CDH DISPUTE RESOLUTION ALERT by Luanne Chance and Sian Williams
Till death do us part
Intersecting insurance law and matrimonial property law, the judgment of Naidoo v Discovery Life & others (202/2017) ZASCA 88 (31 May 2018) proves an interesting read. Mr Merglen Naidoo (Deceased) and Mrs Vasanthi Naidoo (Spouse) were married in community of property in July 1996. During the marriage, the Deceased became the principal life insured and owner of a life assurance policy with Discovery Life and he nominated his Spouse as the beneficiary of the policy proceeds upon his death. However, on 11 October 2011 and unbeknown to his wife, the Deceased instructed Discovery Life to change the beneficiary details to reflect his parents, brother and sister.
In March 2012, the Deceased tragically committed suicide, leaving behind his Spouse and two young children with a heavy financial burden to carry. Discovery Life duly complied with the Deceased’s policy by paying the proceeds to the nominated beneficiaries, being the third parties to this matter. The Spouse challenged the validity of the substitution of beneficiaries without her prior written consent and subsequently made an application to court seeking to hold Discovery Life liable for the alleged unlawful payments.
Issues before the court
The trial raised two main questions for the court’s consideration: Firstly, was the policy considered an asset of the policyholder during his lifetime? Secondly, was the nomination of a beneficiary an alienation that required the prior written consent of the spouse in terms of s15(2)(c) of the Matrimonial Property Act, No 88 of 1984?
Court a quo
The court a quo primarily focused on the contract of life insurance, with the nomination of a beneficiary to the proceeds, being a stipulatio alteri (a contract for the benefit of a third party). Flowing from this, on the death of the deceased, the proceeds of the policy would not fall into the joint estate but pass to the nominated beneficiaries. The court referred to the unreported judgment in the case of PPS Insurance Limited v Mkhabela (159/200)  ZASCA 191 (14 November 2011), where the court described the beneficiary’s entitlement to the policy proceeds as a mere spes (expectation) until the actual death of the insured (proposer). Hence, the court held that the policy of the Deceased was not an asset and therefore could not be an asset of the joint estate. The court further held that the aggregate rights and obligations flowing from the policy could not in any way be regarded as property in the sense of enhancing the value of the insured’s estate, or if married in community of property, the value of the joint estate. The court characterised the nomination and substitution of beneficiaries as a personal right which the Deceased could exercise until his death. The court held further that the substitution would not constitute an alienation of property that required the Spouse’s prior written consent in terms of the Act. On this basis, Discovery Life’s proceeds payment to the third parties was lawful.
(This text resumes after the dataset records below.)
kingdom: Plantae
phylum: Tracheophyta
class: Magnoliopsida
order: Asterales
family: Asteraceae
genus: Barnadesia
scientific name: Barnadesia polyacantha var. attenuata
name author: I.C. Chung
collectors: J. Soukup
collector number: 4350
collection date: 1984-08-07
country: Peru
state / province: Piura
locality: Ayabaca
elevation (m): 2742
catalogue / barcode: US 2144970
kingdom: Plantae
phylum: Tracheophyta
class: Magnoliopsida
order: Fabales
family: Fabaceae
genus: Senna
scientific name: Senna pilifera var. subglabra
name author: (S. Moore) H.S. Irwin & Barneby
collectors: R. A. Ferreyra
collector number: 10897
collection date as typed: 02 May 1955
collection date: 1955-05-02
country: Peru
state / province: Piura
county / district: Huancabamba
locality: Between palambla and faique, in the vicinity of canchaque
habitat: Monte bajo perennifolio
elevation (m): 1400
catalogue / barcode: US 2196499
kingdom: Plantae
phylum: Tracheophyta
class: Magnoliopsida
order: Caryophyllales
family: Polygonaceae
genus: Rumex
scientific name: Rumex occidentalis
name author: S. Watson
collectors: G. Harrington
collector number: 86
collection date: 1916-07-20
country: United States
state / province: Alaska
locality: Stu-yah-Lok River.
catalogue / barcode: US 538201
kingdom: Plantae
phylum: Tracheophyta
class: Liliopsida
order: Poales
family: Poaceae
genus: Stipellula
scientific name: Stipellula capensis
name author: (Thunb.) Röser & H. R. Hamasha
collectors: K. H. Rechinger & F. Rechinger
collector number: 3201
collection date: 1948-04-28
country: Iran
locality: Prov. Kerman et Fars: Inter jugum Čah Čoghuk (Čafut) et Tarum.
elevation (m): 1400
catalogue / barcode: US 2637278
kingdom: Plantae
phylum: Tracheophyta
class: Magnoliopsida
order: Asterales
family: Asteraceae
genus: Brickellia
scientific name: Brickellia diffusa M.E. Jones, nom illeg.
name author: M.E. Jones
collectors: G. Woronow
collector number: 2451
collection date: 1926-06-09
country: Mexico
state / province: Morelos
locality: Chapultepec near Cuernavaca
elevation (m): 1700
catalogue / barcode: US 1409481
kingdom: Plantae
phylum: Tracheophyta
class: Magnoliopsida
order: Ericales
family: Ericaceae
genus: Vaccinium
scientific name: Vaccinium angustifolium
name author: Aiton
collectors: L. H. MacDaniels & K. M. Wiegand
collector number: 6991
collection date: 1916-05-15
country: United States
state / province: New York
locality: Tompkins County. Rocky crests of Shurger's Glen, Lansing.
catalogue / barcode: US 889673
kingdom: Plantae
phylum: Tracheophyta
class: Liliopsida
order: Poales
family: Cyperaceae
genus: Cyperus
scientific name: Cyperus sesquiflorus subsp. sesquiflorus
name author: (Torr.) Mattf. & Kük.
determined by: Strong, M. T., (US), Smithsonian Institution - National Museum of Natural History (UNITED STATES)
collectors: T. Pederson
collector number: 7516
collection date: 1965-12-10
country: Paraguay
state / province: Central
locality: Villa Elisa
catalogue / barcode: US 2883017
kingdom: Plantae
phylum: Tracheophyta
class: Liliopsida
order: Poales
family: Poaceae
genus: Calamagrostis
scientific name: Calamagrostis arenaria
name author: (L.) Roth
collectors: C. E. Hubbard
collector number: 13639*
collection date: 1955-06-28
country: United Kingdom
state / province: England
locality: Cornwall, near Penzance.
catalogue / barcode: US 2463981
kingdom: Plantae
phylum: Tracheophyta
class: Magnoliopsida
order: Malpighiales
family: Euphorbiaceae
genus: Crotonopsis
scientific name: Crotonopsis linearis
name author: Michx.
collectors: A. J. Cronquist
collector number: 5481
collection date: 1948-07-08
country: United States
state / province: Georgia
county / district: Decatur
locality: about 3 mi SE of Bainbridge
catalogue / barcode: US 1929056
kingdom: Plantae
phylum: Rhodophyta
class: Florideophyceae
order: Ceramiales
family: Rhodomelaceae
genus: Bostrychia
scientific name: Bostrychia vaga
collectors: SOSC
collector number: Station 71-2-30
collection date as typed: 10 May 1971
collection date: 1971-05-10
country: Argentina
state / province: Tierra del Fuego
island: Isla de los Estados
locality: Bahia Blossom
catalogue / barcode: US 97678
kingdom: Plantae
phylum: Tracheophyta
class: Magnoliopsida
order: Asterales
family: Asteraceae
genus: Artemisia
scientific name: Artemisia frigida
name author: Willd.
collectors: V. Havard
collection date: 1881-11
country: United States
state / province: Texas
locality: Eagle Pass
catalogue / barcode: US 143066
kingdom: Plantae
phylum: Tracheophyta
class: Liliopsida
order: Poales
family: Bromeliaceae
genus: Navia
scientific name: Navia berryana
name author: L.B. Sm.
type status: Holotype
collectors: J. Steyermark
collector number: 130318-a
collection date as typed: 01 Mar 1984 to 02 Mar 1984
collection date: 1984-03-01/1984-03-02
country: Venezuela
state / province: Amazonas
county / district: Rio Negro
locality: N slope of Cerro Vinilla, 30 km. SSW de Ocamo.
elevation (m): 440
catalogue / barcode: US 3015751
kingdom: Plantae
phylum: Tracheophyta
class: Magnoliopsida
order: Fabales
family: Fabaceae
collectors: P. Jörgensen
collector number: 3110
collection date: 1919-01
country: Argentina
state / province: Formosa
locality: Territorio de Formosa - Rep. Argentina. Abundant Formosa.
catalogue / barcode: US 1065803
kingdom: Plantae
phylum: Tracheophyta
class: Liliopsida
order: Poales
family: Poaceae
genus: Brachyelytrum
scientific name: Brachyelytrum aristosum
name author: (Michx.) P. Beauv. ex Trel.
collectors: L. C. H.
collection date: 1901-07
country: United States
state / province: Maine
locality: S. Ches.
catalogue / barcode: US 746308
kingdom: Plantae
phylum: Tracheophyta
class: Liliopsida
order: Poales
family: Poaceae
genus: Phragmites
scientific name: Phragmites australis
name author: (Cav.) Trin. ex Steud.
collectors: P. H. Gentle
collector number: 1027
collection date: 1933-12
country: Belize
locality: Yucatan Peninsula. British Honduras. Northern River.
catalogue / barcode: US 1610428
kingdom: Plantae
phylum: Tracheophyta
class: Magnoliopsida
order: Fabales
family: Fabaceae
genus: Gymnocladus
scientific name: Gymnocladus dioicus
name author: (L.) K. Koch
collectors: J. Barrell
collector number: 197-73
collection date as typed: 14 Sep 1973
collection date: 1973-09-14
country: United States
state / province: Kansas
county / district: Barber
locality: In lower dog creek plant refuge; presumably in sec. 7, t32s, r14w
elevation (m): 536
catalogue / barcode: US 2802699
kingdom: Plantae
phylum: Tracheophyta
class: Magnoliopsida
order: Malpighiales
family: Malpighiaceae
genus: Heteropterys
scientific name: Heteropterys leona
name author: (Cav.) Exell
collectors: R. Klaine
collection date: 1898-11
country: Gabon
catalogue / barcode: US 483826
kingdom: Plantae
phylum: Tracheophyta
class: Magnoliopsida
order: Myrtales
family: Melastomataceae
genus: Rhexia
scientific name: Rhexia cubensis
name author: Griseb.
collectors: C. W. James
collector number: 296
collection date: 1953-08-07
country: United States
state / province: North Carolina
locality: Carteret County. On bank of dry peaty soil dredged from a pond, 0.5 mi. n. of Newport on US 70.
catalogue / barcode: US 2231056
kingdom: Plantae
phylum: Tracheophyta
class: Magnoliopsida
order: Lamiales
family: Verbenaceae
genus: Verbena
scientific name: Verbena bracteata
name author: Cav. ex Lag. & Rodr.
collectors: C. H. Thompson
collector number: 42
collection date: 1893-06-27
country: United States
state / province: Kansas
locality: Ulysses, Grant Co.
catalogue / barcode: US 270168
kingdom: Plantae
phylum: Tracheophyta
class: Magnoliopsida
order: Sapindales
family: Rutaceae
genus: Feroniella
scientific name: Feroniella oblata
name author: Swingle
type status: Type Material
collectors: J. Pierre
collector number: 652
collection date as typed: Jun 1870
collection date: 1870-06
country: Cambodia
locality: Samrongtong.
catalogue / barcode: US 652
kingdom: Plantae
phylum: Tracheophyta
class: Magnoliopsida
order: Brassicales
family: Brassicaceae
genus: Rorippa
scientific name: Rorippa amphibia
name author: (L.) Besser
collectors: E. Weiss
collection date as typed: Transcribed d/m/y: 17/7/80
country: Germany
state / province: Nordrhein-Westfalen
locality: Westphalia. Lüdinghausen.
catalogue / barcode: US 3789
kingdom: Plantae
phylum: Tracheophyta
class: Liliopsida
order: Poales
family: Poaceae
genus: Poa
The Supreme Court of Appeal
The Spouse’s case failed on largely the same grounds as it did in the court a quo.The Supreme Court of Appeal (SCA) added that the proceeds of a “risk-only policy” could never be paid to the policyholder or the beneficiary during the lifetime of the insured life and therefore the only rights a policyholder has during his lifetime are those contractual rights to nominate a beneficiary, change a nominated beneficiary, cede the policy and terminate the policy. Consequently, the policy could not be an asset in the estate of the policy holder. In interpreting s15(2)(c) of the Act, the SCA held that the term “insurance policies” could not be read in isolation but had to be interpreted in context and consistently with the other financial instruments listed in the section. The court held that a clear distinction should be drawn between insurance policies, which have a current value, like an endowment policy, and a pure risk policy, such as a life policy. Therefore, a risk-only policy would not constitute an “insurance policy” in terms of s15(2)(c) of the Act. The court reasoned that, by virtue of the life policy, the Deceased never lost the rights to cancel his nomination of the beneficiaries up until his death. The restrictions imposed by s15(2)(c) only apply to the alienation of insurance policies, which are considered as assets of the joint estate. Accordingly, the court dismissed the appeal.
The spouse’s comparison of a risk-only policy to a pension interest
It is interesting to take note of the spouse’s “misplaced” reliance on case law dealing with a pension interest. The SCA explained that a “risk-only policy” has no monetary value until the death of the person insured. Furthermore, there is no investment portion, surrender value and/or benefits payable upon cancellation of the said policy. In contrast, a pension interest encompasses the right to be paid a surrender value under an insurance policy with an investment portion and is therefore distinguishable from the present risk-only policy.
Both courts categorically held that s15(2)(c) did not apply to the life policy in this matter. In considering the status of a risk only policy, the courts came to largely the same conclusion: a spouse married in community of property, who obtains a risk-only life assurance policy, cannot be required to seek consent from their spouse in nominating beneficiaries of the policy. Upon the death of the insured, the proceeds of an insurance policy do not fall into the deceased estate (nor the joint estate) but go directly to the nominated beneficiaries prior to winding up of the estate.